Cognex also delivers on its promise to offer an unparalleled machine vision experience by guaranteeing substantial after market support services. Services include maintenance and training services to customers who have purchased the cameras. Maintenance and support programs include hardware support programs that entitle customers to have failed products repaired, as well as software support programs that allow customers to access the latest software updates. The Company employs a large number of field engineers who are in close proximity to the Company’s customers and can help them navigate the complex machine vision technology they have purchased.
Steps going forward
Going forward the business should continue to invest substantially in R&D to remain a technological leader. I think the most important consideration for any company that digitally transmits so much data (as these cameras do) is to ensure that data is sent safely. We have seen numerous businesses lately (target credit card breach, etc.) in which data was not securely treated and the business operation as a result had to take a step back. I would like to see Cognex more heavily invest in the security of its cameras to ensure that the precious data these cameras interface with is safe in its manufacturing partners’ eyes. Nonetheless, I believe this company has already substantially improved productivity and quality in manufacturing. [749 Words]

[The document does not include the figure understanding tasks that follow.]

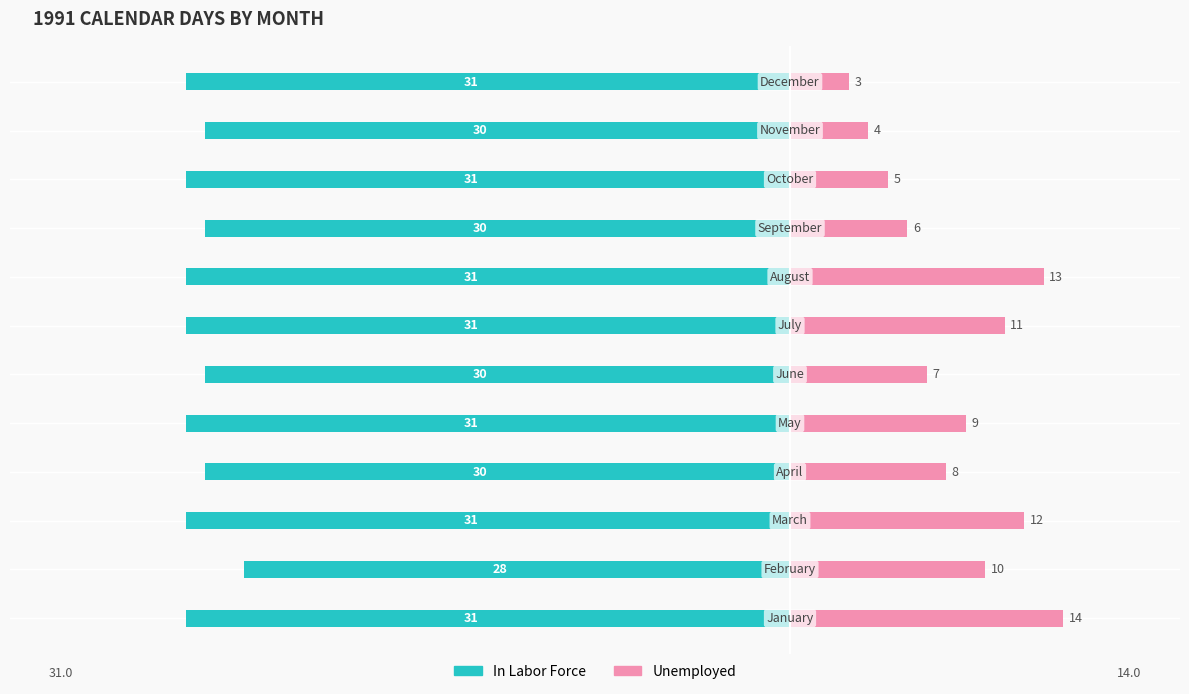

What is the value of the In Labor Force bar at the 7th from the left?

-31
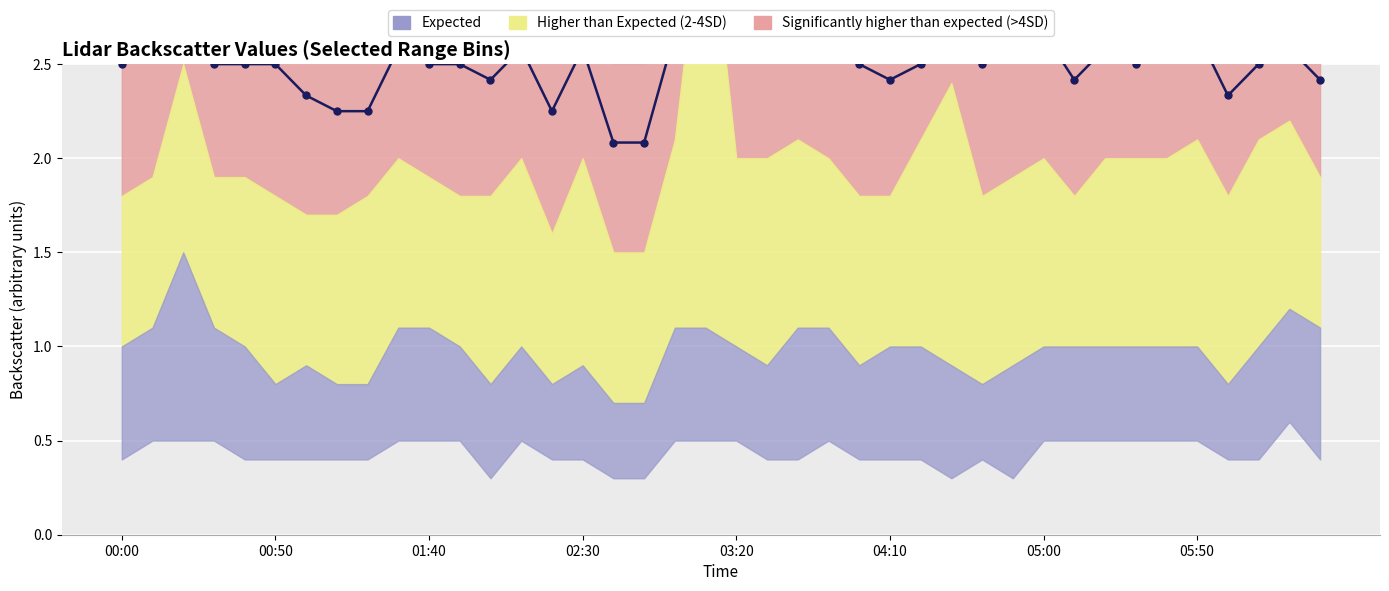

What is the value of the 11th point from the left?

2.5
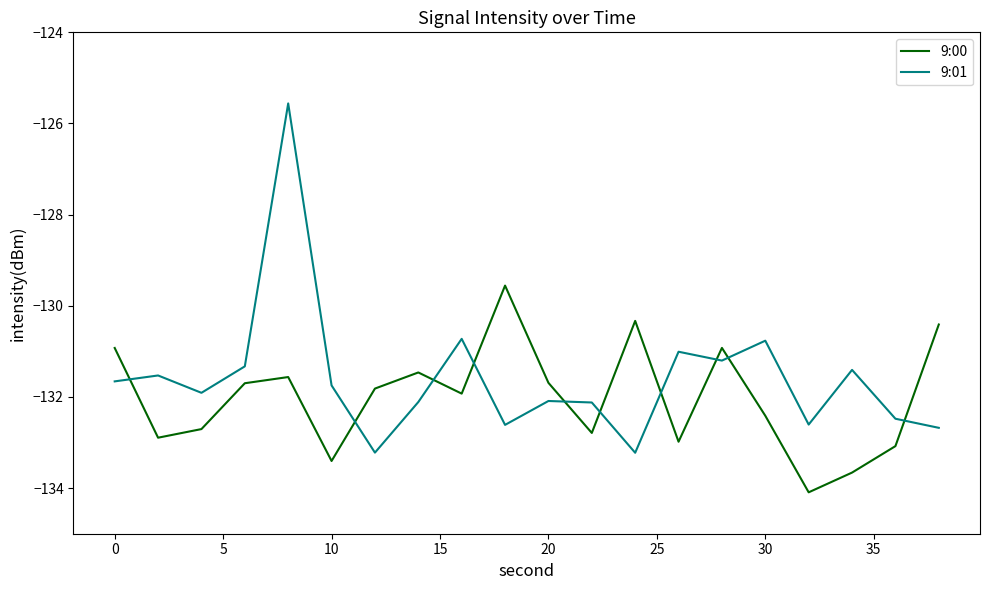

Does the chart have visible grid lines?

No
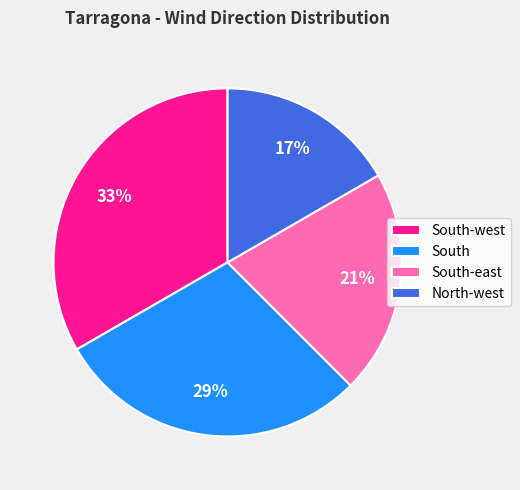

What is the ratio of the value at South to the value at South-east?

1.4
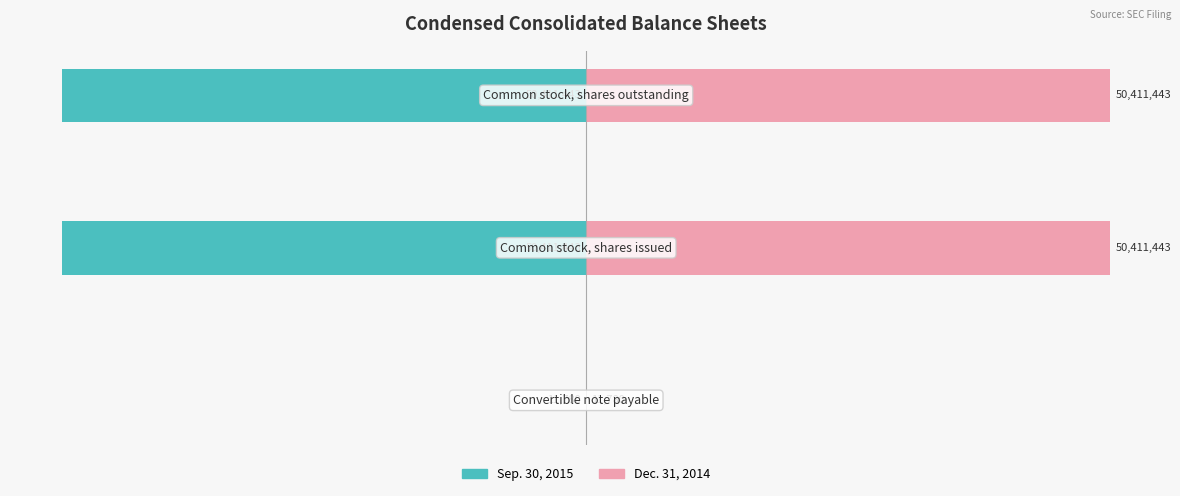

At how many categories does at least one series exceed -68?

3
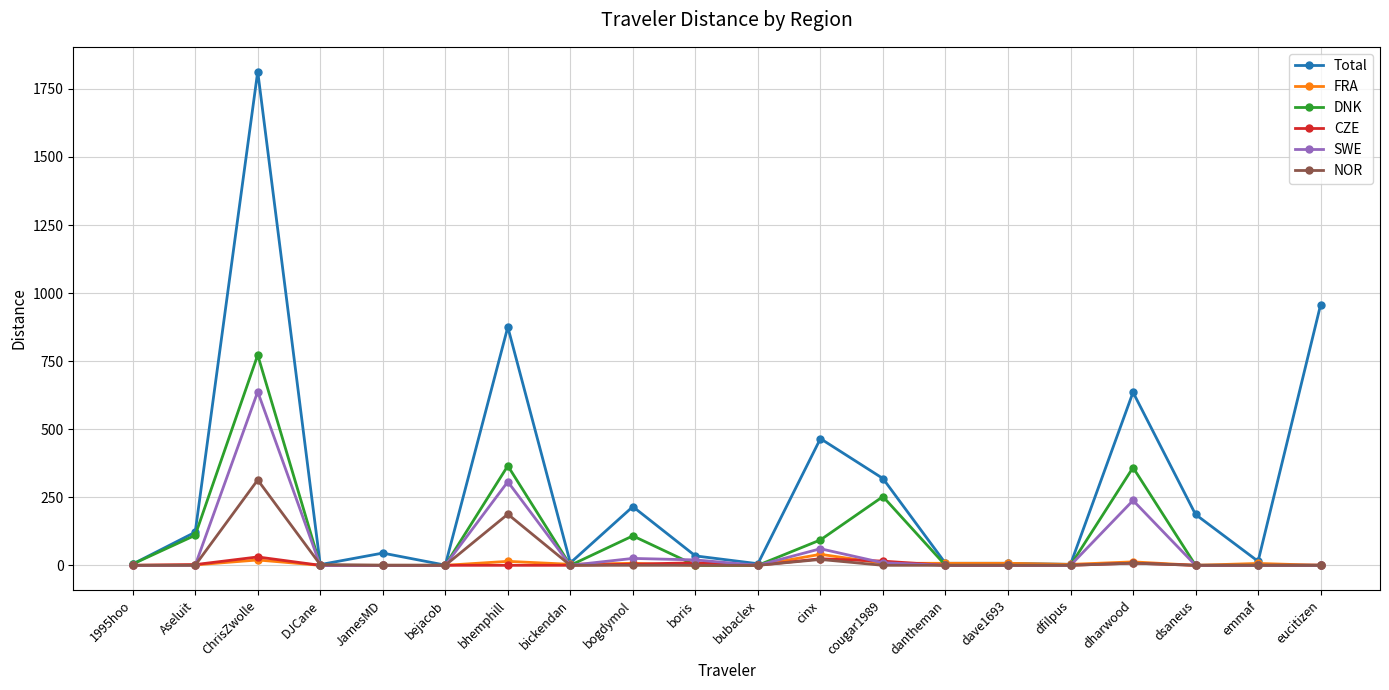

True or false: Total has more than 0 interior local peaks.

True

 Cognex 10K for the Fiscal Year Ended December 31, 2015
 Cognex Investor Presentation for the Quarter Ended September 30, 2016
Student comments on Cognex – riding the wave of digitization through machine vision
Great post Evan. Machine vision is such a cool field especially since we are still barely scratching the surface of what is possible. Your point about data control is extremely valid and many companies spend a crazy amount of money and time on that problem. However, I feel in Cognex’s case, the type of data they are dealing with does not really need to be treated with the same level of care as credit card info. From looking at their website, it seems like they are mainly focused on closed loop QA through machine vision. (i.e. goods coming off a line need to be checked visually against some KPI or a barcode needs to be read at high accuracy and speed) In all these cases, and the examples in your post, most data need not even be stored for very long periods of time.
The next wave of machine vision problems though, the kind that Bastianne brought up in class for example, where her company had technology to determine people’s demographics through machine vision, would require a heightened level of data control. While machine vision is just the start today, other sensors like fingerprint scanners, iris detectors and sweat sensors have the ability to record much more Personally Identifiable Information (PII) from a person making it ever more important for companies to have a solid Data privacy strategy and controls.
Great post Evan! I think another interesting future direction Cognex could look into is using it’s vision technology for other applications. One example would be looking into vision for autonomous vehicles – Cognex cameras are incredibly good at reading precise details and it is not hard to imagine that this capability could be important in more scenarios than manufacturing lines as we look to a future where robots are all around us.